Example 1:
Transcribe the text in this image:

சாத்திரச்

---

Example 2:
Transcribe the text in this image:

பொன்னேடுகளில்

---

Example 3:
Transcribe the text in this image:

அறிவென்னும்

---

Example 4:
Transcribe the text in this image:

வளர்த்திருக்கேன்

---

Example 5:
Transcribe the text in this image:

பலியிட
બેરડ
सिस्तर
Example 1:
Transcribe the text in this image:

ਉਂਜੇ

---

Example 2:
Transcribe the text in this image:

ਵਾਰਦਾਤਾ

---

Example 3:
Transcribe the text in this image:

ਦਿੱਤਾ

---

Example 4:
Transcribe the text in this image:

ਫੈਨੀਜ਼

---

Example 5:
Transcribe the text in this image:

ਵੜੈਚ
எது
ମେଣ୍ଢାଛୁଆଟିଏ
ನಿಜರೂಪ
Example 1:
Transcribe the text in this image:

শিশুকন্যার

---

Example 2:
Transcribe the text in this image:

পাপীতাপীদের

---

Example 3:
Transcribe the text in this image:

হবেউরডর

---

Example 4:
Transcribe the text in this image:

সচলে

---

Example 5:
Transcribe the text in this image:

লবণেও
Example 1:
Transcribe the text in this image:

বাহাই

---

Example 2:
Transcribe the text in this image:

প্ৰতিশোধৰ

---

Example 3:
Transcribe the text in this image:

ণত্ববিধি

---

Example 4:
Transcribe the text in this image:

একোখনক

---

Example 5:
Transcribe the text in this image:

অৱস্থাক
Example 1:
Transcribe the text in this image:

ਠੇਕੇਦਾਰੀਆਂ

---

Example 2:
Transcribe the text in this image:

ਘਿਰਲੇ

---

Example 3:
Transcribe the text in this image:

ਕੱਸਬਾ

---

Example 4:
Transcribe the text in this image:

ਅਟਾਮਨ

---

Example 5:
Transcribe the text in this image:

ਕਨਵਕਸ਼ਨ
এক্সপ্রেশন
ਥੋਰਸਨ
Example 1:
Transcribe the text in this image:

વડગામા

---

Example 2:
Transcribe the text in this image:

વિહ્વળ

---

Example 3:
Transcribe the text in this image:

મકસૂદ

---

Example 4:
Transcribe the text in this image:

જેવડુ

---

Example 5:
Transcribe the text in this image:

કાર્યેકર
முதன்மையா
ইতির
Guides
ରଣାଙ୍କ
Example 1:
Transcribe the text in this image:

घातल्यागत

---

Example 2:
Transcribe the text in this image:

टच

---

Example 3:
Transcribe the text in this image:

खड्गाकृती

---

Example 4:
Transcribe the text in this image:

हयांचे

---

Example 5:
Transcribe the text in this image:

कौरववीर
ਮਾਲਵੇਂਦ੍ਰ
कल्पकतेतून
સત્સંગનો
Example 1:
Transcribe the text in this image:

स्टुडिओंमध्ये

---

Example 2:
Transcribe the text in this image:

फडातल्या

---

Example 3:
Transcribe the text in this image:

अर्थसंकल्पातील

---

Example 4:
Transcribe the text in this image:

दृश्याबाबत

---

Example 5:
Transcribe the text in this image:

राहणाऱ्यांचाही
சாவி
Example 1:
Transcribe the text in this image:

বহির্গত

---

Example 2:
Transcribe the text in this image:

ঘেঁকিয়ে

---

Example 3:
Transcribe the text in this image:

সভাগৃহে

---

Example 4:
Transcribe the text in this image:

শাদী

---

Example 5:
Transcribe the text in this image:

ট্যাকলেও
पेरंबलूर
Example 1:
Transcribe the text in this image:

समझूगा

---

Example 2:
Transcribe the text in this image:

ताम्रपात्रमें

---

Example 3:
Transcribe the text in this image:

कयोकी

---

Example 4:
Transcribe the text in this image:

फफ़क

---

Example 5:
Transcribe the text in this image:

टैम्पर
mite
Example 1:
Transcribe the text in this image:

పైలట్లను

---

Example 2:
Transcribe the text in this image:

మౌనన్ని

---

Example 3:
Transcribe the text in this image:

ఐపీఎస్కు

• Work required: Repeat the listing. Keep each line precisely as shown.

• Solution:
Example 1:
Transcribe the text in this image:

சாத்திரச்

---

Example 2:
Transcribe the text in this image:

பொன்னேடுகளில்

---

Example 3:
Transcribe the text in this image:

அறிவென்னும்

---

Example 4:
Transcribe the text in this image:

வளர்த்திருக்கேன்

---

Example 5:
Transcribe the text in this image:

பலியிட
બેરડ
सिस्तर
Example 1:
Transcribe the text in this image:

ਉਂਜੇ

---

Example 2:
Transcribe the text in this image:

ਵਾਰਦਾਤਾ

---

Example 3:
Transcribe the text in this image:

ਦਿੱਤਾ

---

Example 4:
Transcribe the text in this image:

ਫੈਨੀਜ਼

---

Example 5:
Transcribe the text in this image:

ਵੜੈਚ
எது
ମେଣ୍ଢାଛୁଆଟିଏ
ನಿಜರೂಪ
Example 1:
Transcribe the text in this image:

শিশুকন্যার

---

Example 2:
Transcribe the text in this image:

পাপীতাপীদের

---

Example 3:
Transcribe the text in this image:

হবেউরডর

---

Example 4:
Transcribe the text in this image:

সচলে

---

Example 5:
Transcribe the text in this image:

লবণেও
Example 1:
Transcribe the text in this image:

বাহাই

---

Example 2:
Transcribe the text in this image:

প্ৰতিশোধৰ

---

Example 3:
Transcribe the text in this image:

ণত্ববিধি

---

Example 4:
Transcribe the text in this image:

একোখনক

---

Example 5:
Transcribe the text in this image:

অৱস্থাক
Example 1:
Transcribe the text in this image:

ਠੇਕੇਦਾਰੀਆਂ

---

Example 2:
Transcribe the text in this image:

ਘਿਰਲੇ

---

Example 3:
Transcribe the text in this image:

ਕੱਸਬਾ

---

Example 4:
Transcribe the text in this image:

ਅਟਾਮਨ

---

Example 5:
Transcribe the text in this image:

ਕਨਵਕਸ਼ਨ
এক্সপ্রেশন
ਥੋਰਸਨ
Example 1:
Transcribe the text in this image:

વડગામા

---

Example 2:
Transcribe the text in this image:

વિહ્વળ

---

Example 3:
Transcribe the text in this image:

મકસૂદ

---

Example 4:
Transcribe the text in this image:

જેવડુ

---

Example 5:
Transcribe the text in this image:

કાર્યેકર
முதன்மையா
ইতির
Guides
ରଣାଙ୍କ
Example 1:
Transcribe the text in this image:

घातल्यागत

---

Example 2:
Transcribe the text in this image:

टच

---

Example 3:
Transcribe the text in this image:

खड्गाकृती

---

Example 4:
Transcribe the text in this image:

हयांचे

---

Example 5:
Transcribe the text in this image:

कौरववीर
ਮਾਲਵੇਂਦ੍ਰ
कल्पकतेतून
સત્સંગનો
Example 1:
Transcribe the text in this image:

स्टुडिओंमध्ये

---

Example 2:
Transcribe the text in this image:

फडातल्या

---

Example 3:
Transcribe the text in this image:

अर्थसंकल्पातील

---

Example 4:
Transcribe the text in this image:

दृश्याबाबत

---

Example 5:
Transcribe the text in this image:

राहणाऱ्यांचाही
சாவி
Example 1:
Transcribe the text in this image:

বহির্গত

---

Example 2:
Transcribe the text in this image:

ঘেঁকিয়ে

---

Example 3:
Transcribe the text in this image:

সভাগৃহে

---

Example 4:
Transcribe the text in this image:

শাদী

---

Example 5:
Transcribe the text in this image:

ট্যাকলেও
पेरंबलूर
Example 1:
Transcribe the text in this image:

समझूगा

---

Example 2:
Transcribe the text in this image:

ताम्रपात्रमें

---

Example 3:
Transcribe the text in this image:

कयोकी

---

Example 4:
Transcribe the text in this image:

फफ़क

---

Example 5:
Transcribe the text in this image:

टैम्पर
mite
Example 1:
Transcribe the text in this image:

పైలట్లను

---

Example 2:
Transcribe the text in this image:

మౌనన్ని

---

Example 3:
Transcribe the text in this image:

ఐపీఎస్కు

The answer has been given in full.